How to complete this task
Include the line with "border-radius: 3px;" and every line before it in the entries below, echoed exactly, but not the pictures.

=== Entries provided ===

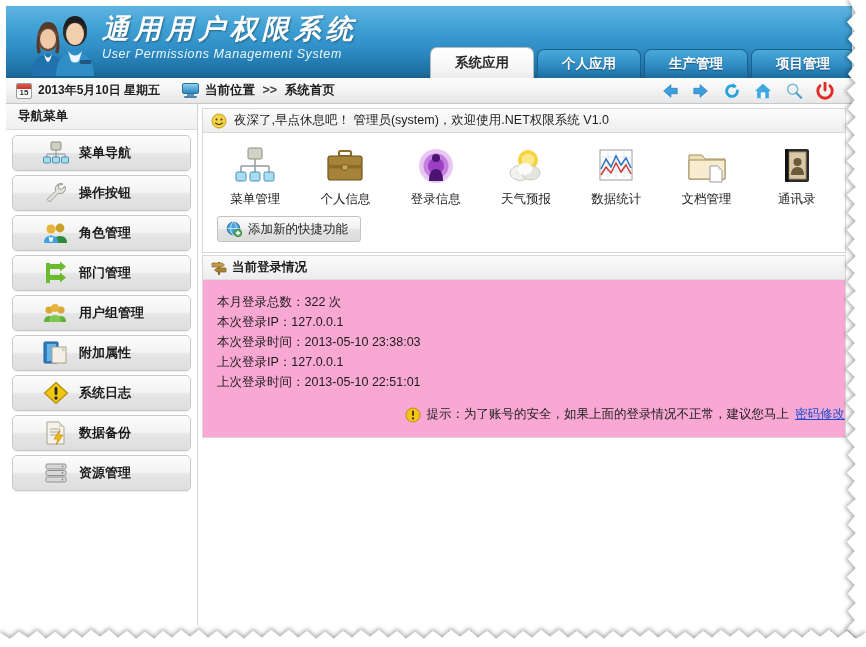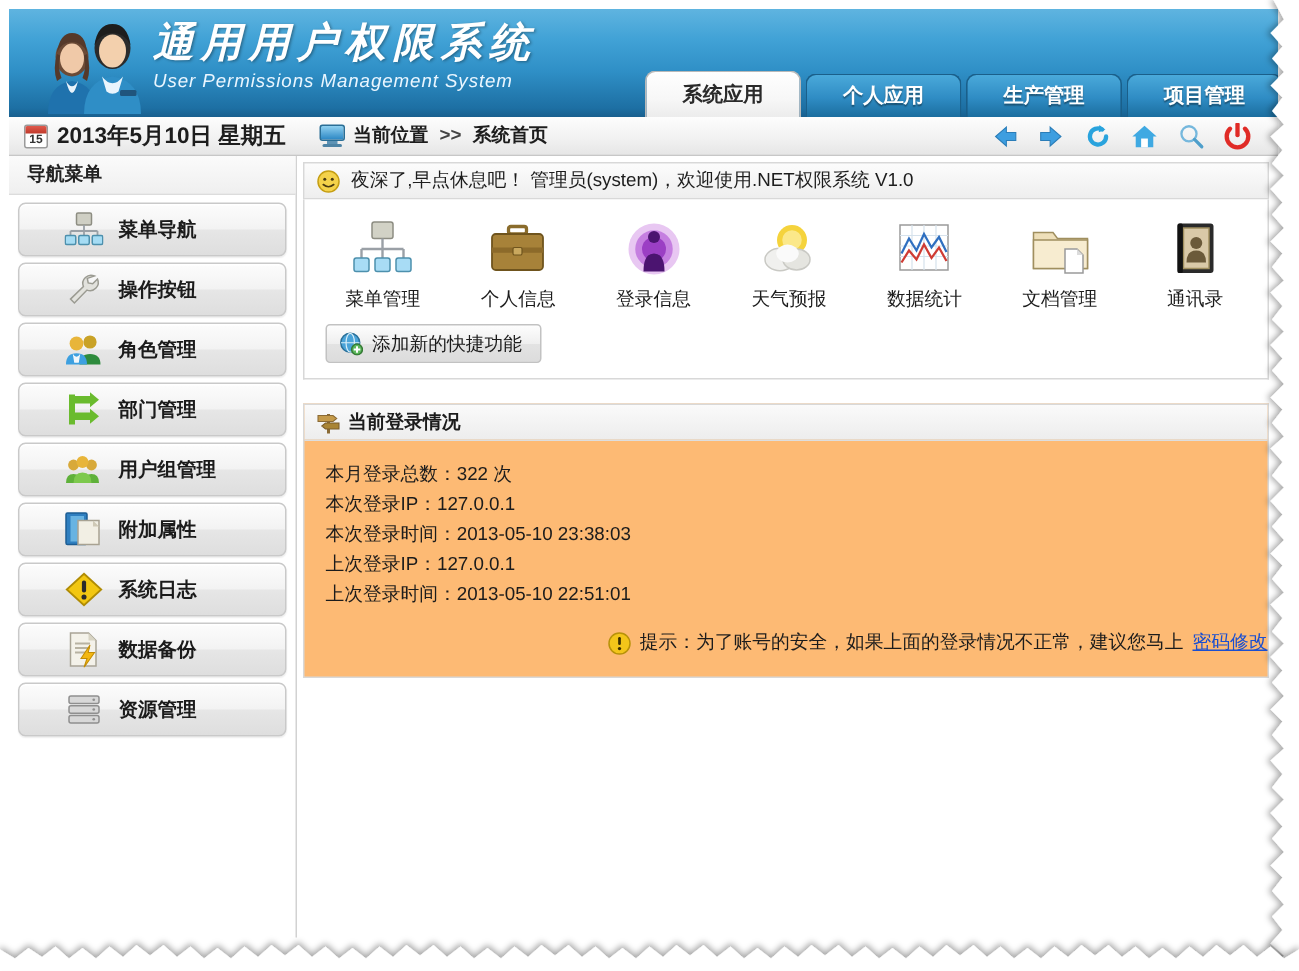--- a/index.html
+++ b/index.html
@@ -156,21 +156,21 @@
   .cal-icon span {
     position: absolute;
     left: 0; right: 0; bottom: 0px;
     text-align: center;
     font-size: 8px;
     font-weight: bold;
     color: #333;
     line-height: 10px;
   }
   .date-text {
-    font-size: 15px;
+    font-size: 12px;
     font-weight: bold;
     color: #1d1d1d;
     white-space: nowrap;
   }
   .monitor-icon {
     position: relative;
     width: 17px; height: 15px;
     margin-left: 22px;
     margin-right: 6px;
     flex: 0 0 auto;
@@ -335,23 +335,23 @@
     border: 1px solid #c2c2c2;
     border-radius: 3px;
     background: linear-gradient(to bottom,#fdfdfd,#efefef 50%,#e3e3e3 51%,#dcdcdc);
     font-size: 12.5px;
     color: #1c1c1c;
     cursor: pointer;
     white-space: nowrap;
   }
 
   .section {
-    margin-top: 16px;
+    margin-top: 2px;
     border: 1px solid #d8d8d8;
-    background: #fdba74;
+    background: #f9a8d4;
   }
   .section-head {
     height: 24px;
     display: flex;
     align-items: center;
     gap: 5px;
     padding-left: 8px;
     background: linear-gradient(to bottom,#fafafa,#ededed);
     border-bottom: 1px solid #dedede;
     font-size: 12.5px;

===

Reply
--- a/index.html
+++ b/index.html
@@ -156,21 +156,21 @@
   .cal-icon span {
     position: absolute;
     left: 0; right: 0; bottom: 0px;
     text-align: center;
     font-size: 8px;
     font-weight: bold;
     color: #333;
     line-height: 10px;
   }
   .date-text {
-    font-size: 15px;
+    font-size: 12px;
     font-weight: bold;
     color: #1d1d1d;
     white-space: nowrap;
   }
   .monitor-icon {
     position: relative;
     width: 17px; height: 15px;
     margin-left: 22px;
     margin-right: 6px;
     flex: 0 0 auto;
@@ -335,23 +335,23 @@
     border: 1px solid #c2c2c2;
     border-radius: 3px;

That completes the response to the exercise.